PROBLEM -
Every line of the data below should be written out word for word.

DATA EXCERPTS -

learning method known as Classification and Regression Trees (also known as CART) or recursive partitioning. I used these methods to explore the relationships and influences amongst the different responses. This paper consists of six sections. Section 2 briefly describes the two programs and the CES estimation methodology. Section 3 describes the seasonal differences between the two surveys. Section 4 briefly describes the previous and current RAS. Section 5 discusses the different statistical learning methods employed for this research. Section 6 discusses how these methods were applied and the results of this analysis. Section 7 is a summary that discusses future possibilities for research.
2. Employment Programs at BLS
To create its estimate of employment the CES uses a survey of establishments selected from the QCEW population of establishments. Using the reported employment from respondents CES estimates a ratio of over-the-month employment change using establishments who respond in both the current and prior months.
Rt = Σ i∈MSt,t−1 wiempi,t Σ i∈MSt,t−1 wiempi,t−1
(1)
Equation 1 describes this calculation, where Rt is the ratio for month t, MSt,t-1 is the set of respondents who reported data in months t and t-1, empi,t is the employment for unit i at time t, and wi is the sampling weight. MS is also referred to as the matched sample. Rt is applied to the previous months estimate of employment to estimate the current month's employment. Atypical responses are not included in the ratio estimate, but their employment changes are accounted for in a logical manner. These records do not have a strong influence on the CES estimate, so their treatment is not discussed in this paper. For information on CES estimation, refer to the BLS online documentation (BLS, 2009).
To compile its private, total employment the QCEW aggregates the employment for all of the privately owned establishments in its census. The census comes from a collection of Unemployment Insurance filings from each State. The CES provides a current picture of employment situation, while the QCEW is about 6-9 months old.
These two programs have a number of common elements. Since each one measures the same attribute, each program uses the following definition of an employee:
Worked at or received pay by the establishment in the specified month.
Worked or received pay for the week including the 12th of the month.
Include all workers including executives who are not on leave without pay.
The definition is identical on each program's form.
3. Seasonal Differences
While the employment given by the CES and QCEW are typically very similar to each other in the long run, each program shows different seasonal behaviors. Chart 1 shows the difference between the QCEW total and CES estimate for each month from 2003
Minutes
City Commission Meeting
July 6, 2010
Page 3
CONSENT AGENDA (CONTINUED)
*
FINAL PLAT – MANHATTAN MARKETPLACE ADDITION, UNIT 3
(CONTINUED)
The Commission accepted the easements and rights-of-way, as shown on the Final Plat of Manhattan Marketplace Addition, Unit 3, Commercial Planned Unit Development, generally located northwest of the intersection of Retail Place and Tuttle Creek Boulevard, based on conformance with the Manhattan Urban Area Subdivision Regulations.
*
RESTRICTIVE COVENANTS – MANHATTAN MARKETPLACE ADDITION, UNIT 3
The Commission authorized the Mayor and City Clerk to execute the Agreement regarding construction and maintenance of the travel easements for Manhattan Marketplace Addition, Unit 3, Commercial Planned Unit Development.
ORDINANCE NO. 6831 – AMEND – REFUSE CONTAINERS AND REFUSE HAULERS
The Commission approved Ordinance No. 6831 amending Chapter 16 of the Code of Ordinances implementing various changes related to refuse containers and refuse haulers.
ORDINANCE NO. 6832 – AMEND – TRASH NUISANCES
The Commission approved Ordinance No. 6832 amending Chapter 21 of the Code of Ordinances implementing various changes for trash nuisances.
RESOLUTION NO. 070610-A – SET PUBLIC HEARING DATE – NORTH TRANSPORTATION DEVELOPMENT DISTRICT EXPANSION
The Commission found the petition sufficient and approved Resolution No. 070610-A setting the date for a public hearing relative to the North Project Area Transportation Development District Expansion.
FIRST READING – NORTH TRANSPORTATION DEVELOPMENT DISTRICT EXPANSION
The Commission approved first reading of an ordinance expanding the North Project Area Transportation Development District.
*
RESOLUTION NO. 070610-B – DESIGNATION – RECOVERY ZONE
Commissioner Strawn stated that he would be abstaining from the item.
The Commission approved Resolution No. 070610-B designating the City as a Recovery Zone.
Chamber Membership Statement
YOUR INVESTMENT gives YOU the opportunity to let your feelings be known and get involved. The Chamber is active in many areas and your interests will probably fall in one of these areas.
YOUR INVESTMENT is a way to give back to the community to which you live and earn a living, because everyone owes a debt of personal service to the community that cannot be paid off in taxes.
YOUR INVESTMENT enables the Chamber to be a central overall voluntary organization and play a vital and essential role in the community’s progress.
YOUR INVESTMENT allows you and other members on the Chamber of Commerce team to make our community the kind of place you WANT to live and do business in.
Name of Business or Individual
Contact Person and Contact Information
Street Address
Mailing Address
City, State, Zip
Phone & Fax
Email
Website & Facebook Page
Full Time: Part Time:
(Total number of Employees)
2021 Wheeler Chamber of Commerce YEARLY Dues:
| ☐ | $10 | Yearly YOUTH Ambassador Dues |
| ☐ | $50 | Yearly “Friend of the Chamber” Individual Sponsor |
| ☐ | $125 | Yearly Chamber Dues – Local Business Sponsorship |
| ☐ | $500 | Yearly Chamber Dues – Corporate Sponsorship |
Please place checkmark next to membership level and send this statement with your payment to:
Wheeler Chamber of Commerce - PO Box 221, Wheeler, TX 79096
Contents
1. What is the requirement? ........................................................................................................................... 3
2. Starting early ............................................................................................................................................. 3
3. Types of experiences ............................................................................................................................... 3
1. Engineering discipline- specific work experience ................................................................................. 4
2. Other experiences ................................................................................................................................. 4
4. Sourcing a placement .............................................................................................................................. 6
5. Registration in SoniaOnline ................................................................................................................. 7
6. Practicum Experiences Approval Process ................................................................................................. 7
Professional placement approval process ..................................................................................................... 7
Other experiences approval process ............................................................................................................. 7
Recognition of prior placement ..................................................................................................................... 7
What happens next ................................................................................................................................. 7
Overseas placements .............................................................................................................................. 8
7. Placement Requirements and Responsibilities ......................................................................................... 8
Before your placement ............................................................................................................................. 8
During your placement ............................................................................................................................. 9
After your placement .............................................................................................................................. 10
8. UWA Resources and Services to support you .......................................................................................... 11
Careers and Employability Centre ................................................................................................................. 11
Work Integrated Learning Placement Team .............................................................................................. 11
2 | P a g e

WRITTEN SOLUTION -
learning method known as Classification and Regression Trees (also known as CART) or recursive partitioning. I used these methods to explore the relationships and influences amongst the different responses. This paper consists of six sections. Section 2 briefly describes the two programs and the CES estimation methodology. Section 3 describes the seasonal differences between the two surveys. Section 4 briefly describes the previous and current RAS. Section 5 discusses the different statistical learning methods employed for this research. Section 6 discusses how these methods were applied and the results of this analysis. Section 7 is a summary that discusses future possibilities for research.
2. Employment Programs at BLS
To create its estimate of employment the CES uses a survey of establishments selected from the QCEW population of establishments. Using the reported employment from respondents CES estimates a ratio of over-the-month employment change using establishments who respond in both the current and prior months.
Rt = Σ i∈MSt,t−1 wiempi,t Σ i∈MSt,t−1 wiempi,t−1
(1)
Equation 1 describes this calculation, where Rt is the ratio for month t, MSt,t-1 is the set of respondents who reported data in months t and t-1, empi,t is the employment for unit i at time t, and wi is the sampling weight. MS is also referred to as the matched sample. Rt is applied to the previous months estimate of employment to estimate the current month's employment. Atypical responses are not included in the ratio estimate, but their employment changes are accounted for in a logical manner. These records do not have a strong influence on the CES estimate, so their treatment is not discussed in this paper. For information on CES estimation, refer to the BLS online documentation (BLS, 2009).
To compile its private, total employment the QCEW aggregates the employment for all of the privately owned establishments in its census. The census comes from a collection of Unemployment Insurance filings from each State. The CES provides a current picture of employment situation, while the QCEW is about 6-9 months old.
These two programs have a number of common elements. Since each one measures the same attribute, each program uses the following definition of an employee:
Worked at or received pay by the establishment in the specified month.
Worked or received pay for the week including the 12th of the month.
Include all workers including executives who are not on leave without pay.
The definition is identical on each program's form.
3. Seasonal Differences
While the employment given by the CES and QCEW are typically very similar to each other in the long run, each program shows different seasonal behaviors. Chart 1 shows the difference between the QCEW total and CES estimate for each month from 2003
Minutes
City Commission Meeting
July 6, 2010
Page 3
CONSENT AGENDA (CONTINUED)
*
FINAL PLAT – MANHATTAN MARKETPLACE ADDITION, UNIT 3
(CONTINUED)
The Commission accepted the easements and rights-of-way, as shown on the Final Plat of Manhattan Marketplace Addition, Unit 3, Commercial Planned Unit Development, generally located northwest of the intersection of Retail Place and Tuttle Creek Boulevard, based on conformance with the Manhattan Urban Area Subdivision Regulations.
*
RESTRICTIVE COVENANTS – MANHATTAN MARKETPLACE ADDITION, UNIT 3
The Commission authorized the Mayor and City Clerk to execute the Agreement regarding construction and maintenance of the travel easements for Manhattan Marketplace Addition, Unit 3, Commercial Planned Unit Development.
ORDINANCE NO. 6831 – AMEND – REFUSE CONTAINERS AND REFUSE HAULERS
The Commission approved Ordinance No. 6831 amending Chapter 16 of the Code of Ordinances implementing various changes related to refuse containers and refuse haulers.
ORDINANCE NO. 6832 – AMEND – TRASH NUISANCES
The Commission approved Ordinance No. 6832 amending Chapter 21 of the Code of Ordinances implementing various changes for trash nuisances.
RESOLUTION NO. 070610-A – SET PUBLIC HEARING DATE – NORTH TRANSPORTATION DEVELOPMENT DISTRICT EXPANSION
The Commission found the petition sufficient and approved Resolution No. 070610-A setting the date for a public hearing relative to the North Project Area Transportation Development District Expansion.
FIRST READING – NORTH TRANSPORTATION DEVELOPMENT DISTRICT EXPANSION
The Commission approved first reading of an ordinance expanding the North Project Area Transportation Development District.
*
RESOLUTION NO. 070610-B – DESIGNATION – RECOVERY ZONE
Commissioner Strawn stated that he would be abstaining from the item.
The Commission approved Resolution No. 070610-B designating the City as a Recovery Zone.
Chamber Membership Statement
YOUR INVESTMENT gives YOU the opportunity to let your feelings be known and get involved. The Chamber is active in many areas and your interests will probably fall in one of these areas.
YOUR INVESTMENT is a way to give back to the community to which you live and earn a living, because everyone owes a debt of personal service to the community that cannot be paid off in taxes.
YOUR INVESTMENT enables the Chamber to be a central overall voluntary organization and play a vital and essential role in the community’s progress.
YOUR INVESTMENT allows you and other members on the Chamber of Commerce team to make our community the kind of place you WANT to live and do business in.
Name of Business or Individual
Contact Person and Contact Information
Street Address
Mailing Address
City, State, Zip
Phone & Fax
Email
Website & Facebook Page
Full Time: Part Time:
(Total number of Employees)
2021 Wheeler Chamber of Commerce YEARLY Dues:
| ☐ | $10 | Yearly YOUTH Ambassador Dues |
| ☐ | $50 | Yearly “Friend of the Chamber” Individual Sponsor |
| ☐ | $125 | Yearly Chamber Dues – Local Business Sponsorship |
| ☐ | $500 | Yearly Chamber Dues – Corporate Sponsorship |
Please place checkmark next to membership level and send this statement with your payment to:
Wheeler Chamber of Commerce - PO Box 221, Wheeler, TX 79096
Contents
1. What is the requirement? ........................................................................................................................... 3
2. Starting early ............................................................................................................................................. 3
3. Types of experiences ............................................................................................................................... 3
1. Engineering discipline- specific work experience ................................................................................. 4
2. Other experiences ................................................................................................................................. 4
4. Sourcing a placement .............................................................................................................................. 6
5. Registration in SoniaOnline ................................................................................................................. 7
6. Practicum Experiences Approval Process ................................................................................................. 7
Professional placement approval process ..................................................................................................... 7
Other experiences approval process ............................................................................................................. 7
Recognition of prior placement ..................................................................................................................... 7
What happens next ................................................................................................................................. 7
Overseas placements .............................................................................................................................. 8
7. Placement Requirements and Responsibilities ......................................................................................... 8
Before your placement ............................................................................................................................. 8
During your placement ............................................................................................................................. 9
After your placement .............................................................................................................................. 10
8. UWA Resources and Services to support you .......................................................................................... 11
Careers and Employability Centre ................................................................................................................. 11
Work Integrated Learning Placement Team .............................................................................................. 11
2 | P a g e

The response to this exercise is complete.